Re: WC 150K Post Challenge - You Ready?!
So here's my initial take on Wear 2.0:
"Six of one, half a dozen of the other." This is an old Jamaican phrase I used to a lot to refer to, among other things, more of the same.
I used it today on a test run to an initial interview. Here's the deal for me:
Pros - Seems to run a bit faster, less swiping in some spots, better usage of the screen layout in some areas. You can see Google put some work in to try to tweak the UI. You also get a sense there is a little bit more choice in how to use the UI as well.
Cons - Lost a lot of the information access at a glance/notification/voice driven aspect. I think Google was already pairing back from the voice driven input to some degree.
For all the tweaking in some spots to access some features faster, I still gotta dig for some stuff. For example, if I'm playing music on the phone, Wear 1.5 gives you the option of either pinning a card on the main screen for access or keeping it off screen where you swipe up to be able to pause and then swipe right to access volume, previous and next. Now, on Wear 2.0, because the notifications are now full screen, you have the convenience of having the previous + next + pause on one screen and volume one tap away. But because the system doesn't triage active notifications as priority any more, playing music puts it at the bottom of the pile (so you're scrolling multiple times to get to it).
With Wear 1.5, active notifications are triaged a little better, so if a text or an email comes in, it bumps the active music app down the list, but once you address that, the active music app goes up at the top of the notifications list. This allows a cleaner look where you can use your whole watch face (analog, digital or custom) or you can chop that look slightly just to have faster access to the music app. In Wear 2.0, the music controls if the app is active can be in your always on screen which is convenient, but that limits you to only the digital clock that comes on the top half of the music controls notification.
I hate how they screwed up the DND mode. That on Wear 1.5 triggered a silent mode on both the watch and phone. On Wear 2.0, you've got to put the phone and the watch in DND separately. Now, the drawback with the Wear 1.5 DND mode is I couldn't get audio output (listen music or watch a video and get sound with phone in DND mode), but that DND mode is nice for my line of work... especially with the vibration motor on the Huawei watch bone rattling loud. I'd rather them add that mode back under a different name.
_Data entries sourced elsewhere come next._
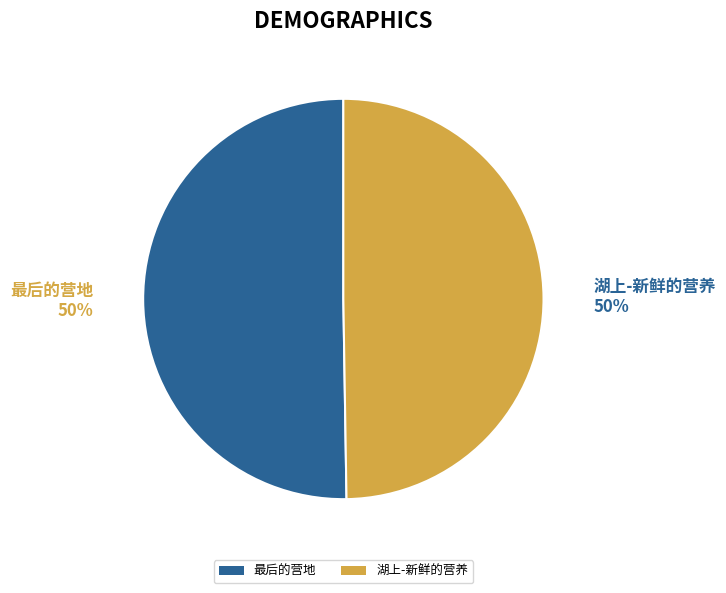

What is the ratio of the value at 湖上-新鲜的营养 to the value at 最后的营地?

1.0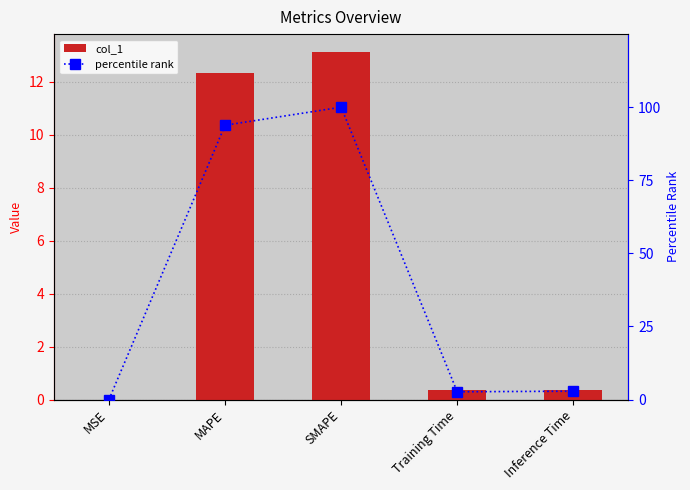

What is the highest value of the col_1 series?

13.2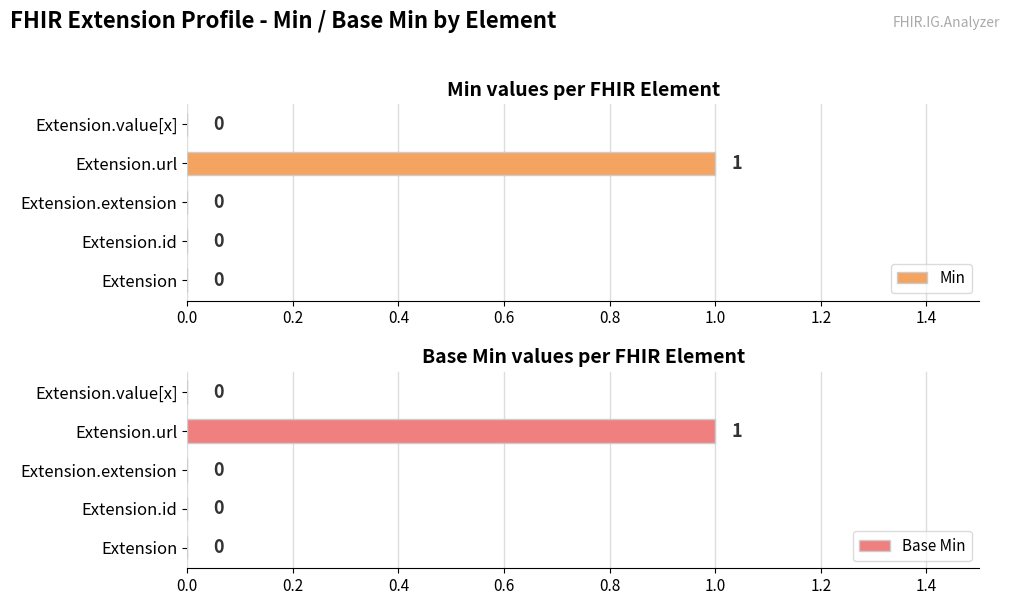

Reading left to right, what are all the values shown in this chart?

Min: 0	0	0	1	0
Base Min: 0	0	0	1	0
I also don't like the idea of the app push where now you've got to update the apps on the watch separately. On WiFi that obviously runs faster, and in Bluetooth it's a pain.
Who was the knucklehead who decided reading threaded text messages at the bottom for new replies was a good idea? Under Wear 1.5, you saw the newest message at the top of the thread first. Now you have to read through all the old messages to get to the new stuff at the bottom. Yeah, really smart on that one. I'm better off pulling out my phone instead of super scrolling on my wrist like an ***.
Meh - switching from white to grey as the dominant design color; adding a keyboard as an input option; adding an app store; Google Assistant on the watch.
TBD: battery life.
My biggest issue is how Google is currently shaping this as an IoT important category. Clearly these changes are pushed to have watches run without using internet via the phone. Both my watches are likely obsolete next year...but the problem is there isn't enough to push OEMs to make new hardware. We'll see how the year ends, but this feels like more of the same.
I just think that without the right mix of hardware and better tweaked software, people won't buy Wear devices. Plus Google's rollout of 2.0 to the older watches was handled "hella horribly".
So I'll keep the Huawei watch on 2.0 and the Moto 360 on 1.5 for now.